The House may like to know how many British nationals still remain in Zanzibar. There are about 270 United Kingdom citizens of United Kingdom origin in Zanzibar, mostly men who remained there after the recent evacuation of most of the women and children. About 130 of them are serving in the Administration of Zanzibar and have been asked by the present régime to continue. They have been assured only today that they can count on safe conditions and I am assured that the situation there continues to be normal and calm.

Mr. Wade

While fully sharing the desire that Zanzibar should remain in the Commonwealth, may I ask whether there is not a very serious risk of getting the worst of both worlds by delay in recognition, since we lose the diplomatic link while, at the same time, playing into the hands of those who wish to create anti-British feeling in the island?

Mr.
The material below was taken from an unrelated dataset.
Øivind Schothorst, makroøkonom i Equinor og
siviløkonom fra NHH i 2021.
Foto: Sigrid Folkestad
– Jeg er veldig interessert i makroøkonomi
Sandys

Of course, we do not have a diplomatic link at a time when we do not recognise a Government and do have one when and if we recognise them.

Mr. F. M. Bennett

Since this clearly is a Commonwealth matter, can my right hon. Friend confirm that we are not by any means alone in taking a reasonable time to make up our minds about this and that a large number of other Commonwealth countries are taking precisely the same attitude?

Mr. Sandys

I think that it may interest the House to know which countries have recognised the new régime. As the right hon. Member for Middlesbrough, East (Mr. Bottomley) said, they include the three Commonwealth countries in East Africa—Tanganyika, Uganda and Kenya—and Ghana. In addition to these Commonwealth Governments, recognition has been accorded by Ethiopia, Guinea, Egypt, Israel, the Soviet Union, China, Yugoslavia, Czechoslovakia, Albania, East Germany, Cuba, North Vietnam, North Korea and Bulgaria.

Several Hon. Members


Mr. Speaker

We must get on.

Mr. Warbey

Can the right hon Gentleman say why he omitted West Germany from that list? Can he say why, in the matter of Zanzibar, the British Government have applied principles totally different from those which they have applied in the last few months in South Vietnam where, following the lead of the American Government, they have twice recognised successor Governments within hours of military coups?

Mr. Sandys

We are adopting exactly the same criteria as in the case of recognising other new régimes. As I have explained to the House, the difference is that before recognising a new Commonwealth Government we feel it necessary to have very full consultations with other Commonwealth Governments. I did not mention West Germany because, I understand, it has not recognised.

Mr. H. Wilson

Does the right hon. Gentleman's latest answer mean that in this, as in all other questions, the criterion applied by the Government, and which has been applied many times to the Yemen, is simply whether a Government are in effective control of the country? Is that still the criterion as it has been applied in so many other cases—that the decision is not taken on whether we like the colour of the Government or the colour or their eyes, or anything else? If this is the criterion, would he inform some of his hon. Friends behind him, so that they do not look at this matter purely in the terms of the prejudicial attitude of the list of countries which he read out?

Mr. Sandys

I can assure the right hon. Gentleman, as I have already assured the House, that we are applying the same criteria, which are broadly those which he has defined.